--- Extracted entries ---

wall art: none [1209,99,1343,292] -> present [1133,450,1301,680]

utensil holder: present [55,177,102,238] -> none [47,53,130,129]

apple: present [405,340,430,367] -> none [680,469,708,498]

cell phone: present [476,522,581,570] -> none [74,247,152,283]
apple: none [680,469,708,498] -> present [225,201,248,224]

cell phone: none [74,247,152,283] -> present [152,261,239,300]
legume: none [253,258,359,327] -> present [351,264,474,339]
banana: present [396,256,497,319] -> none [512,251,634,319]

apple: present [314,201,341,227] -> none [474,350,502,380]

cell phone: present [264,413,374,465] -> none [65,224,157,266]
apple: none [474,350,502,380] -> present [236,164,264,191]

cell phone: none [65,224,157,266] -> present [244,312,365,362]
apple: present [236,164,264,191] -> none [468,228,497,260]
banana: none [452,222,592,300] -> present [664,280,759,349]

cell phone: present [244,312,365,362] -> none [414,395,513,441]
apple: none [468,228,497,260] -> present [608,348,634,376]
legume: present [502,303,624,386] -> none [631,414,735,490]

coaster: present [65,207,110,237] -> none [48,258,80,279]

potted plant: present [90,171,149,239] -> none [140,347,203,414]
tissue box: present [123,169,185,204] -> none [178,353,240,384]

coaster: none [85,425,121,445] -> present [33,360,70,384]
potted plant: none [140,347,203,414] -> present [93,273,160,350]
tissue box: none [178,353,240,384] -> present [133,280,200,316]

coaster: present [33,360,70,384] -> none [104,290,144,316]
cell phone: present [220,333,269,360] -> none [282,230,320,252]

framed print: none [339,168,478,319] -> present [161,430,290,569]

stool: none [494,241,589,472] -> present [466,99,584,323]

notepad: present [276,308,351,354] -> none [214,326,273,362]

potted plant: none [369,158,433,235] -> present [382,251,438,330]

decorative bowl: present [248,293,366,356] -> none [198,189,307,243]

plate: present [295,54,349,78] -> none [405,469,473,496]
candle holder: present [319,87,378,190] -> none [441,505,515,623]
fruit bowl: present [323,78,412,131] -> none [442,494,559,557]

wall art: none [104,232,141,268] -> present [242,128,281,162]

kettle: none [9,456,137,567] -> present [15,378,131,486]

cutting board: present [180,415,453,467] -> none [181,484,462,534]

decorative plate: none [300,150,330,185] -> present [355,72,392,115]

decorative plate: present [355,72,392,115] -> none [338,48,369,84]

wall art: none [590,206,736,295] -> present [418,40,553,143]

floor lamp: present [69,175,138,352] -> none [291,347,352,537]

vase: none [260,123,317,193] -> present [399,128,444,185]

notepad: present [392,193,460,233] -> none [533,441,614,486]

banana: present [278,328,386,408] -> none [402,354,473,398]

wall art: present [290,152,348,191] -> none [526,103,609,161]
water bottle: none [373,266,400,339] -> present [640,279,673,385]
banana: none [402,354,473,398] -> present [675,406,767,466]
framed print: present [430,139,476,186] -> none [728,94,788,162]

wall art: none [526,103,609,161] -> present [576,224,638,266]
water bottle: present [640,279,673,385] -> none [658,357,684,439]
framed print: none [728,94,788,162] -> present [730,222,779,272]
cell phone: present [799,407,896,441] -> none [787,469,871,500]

--- Task statement ---
Write out only the lines that run from the line containing "stool: none [494,241,589,472]" through the line containing "water bottle: present", both included, exactly as they appear above.

--- Written response ---
stool: none [494,241,589,472] -> present [466,99,584,323]

notepad: present [276,308,351,354] -> none [214,326,273,362]

potted plant: none [369,158,433,235] -> present [382,251,438,330]

decorative bowl: present [248,293,366,356] -> none [198,189,307,243]

plate: present [295,54,349,78] -> none [405,469,473,496]
candle holder: present [319,87,378,190] -> none [441,505,515,623]
fruit bowl: present [323,78,412,131] -> none [442,494,559,557]

wall art: none [104,232,141,268] -> present [242,128,281,162]

kettle: none [9,456,137,567] -> present [15,378,131,486]

cutting board: present [180,415,453,467] -> none [181,484,462,534]

decorative plate: none [300,150,330,185] -> present [355,72,392,115]

decorative plate: present [355,72,392,115] -> none [338,48,369,84]

wall art: none [590,206,736,295] -> present [418,40,553,143]

floor lamp: present [69,175,138,352] -> none [291,347,352,537]

vase: none [260,123,317,193] -> present [399,128,444,185]

notepad: present [392,193,460,233] -> none [533,441,614,486]

banana: present [278,328,386,408] -> none [402,354,473,398]

wall art: present [290,152,348,191] -> none [526,103,609,161]
water bottle: none [373,266,400,339] -> present [640,279,673,385]
banana: none [402,354,473,398] -> present [675,406,767,466]
framed print: present [430,139,476,186] -> none [728,94,788,162]

wall art: none [526,103,609,161] -> present [576,224,638,266]
water bottle: present [640,279,673,385] -> none [658,357,684,439]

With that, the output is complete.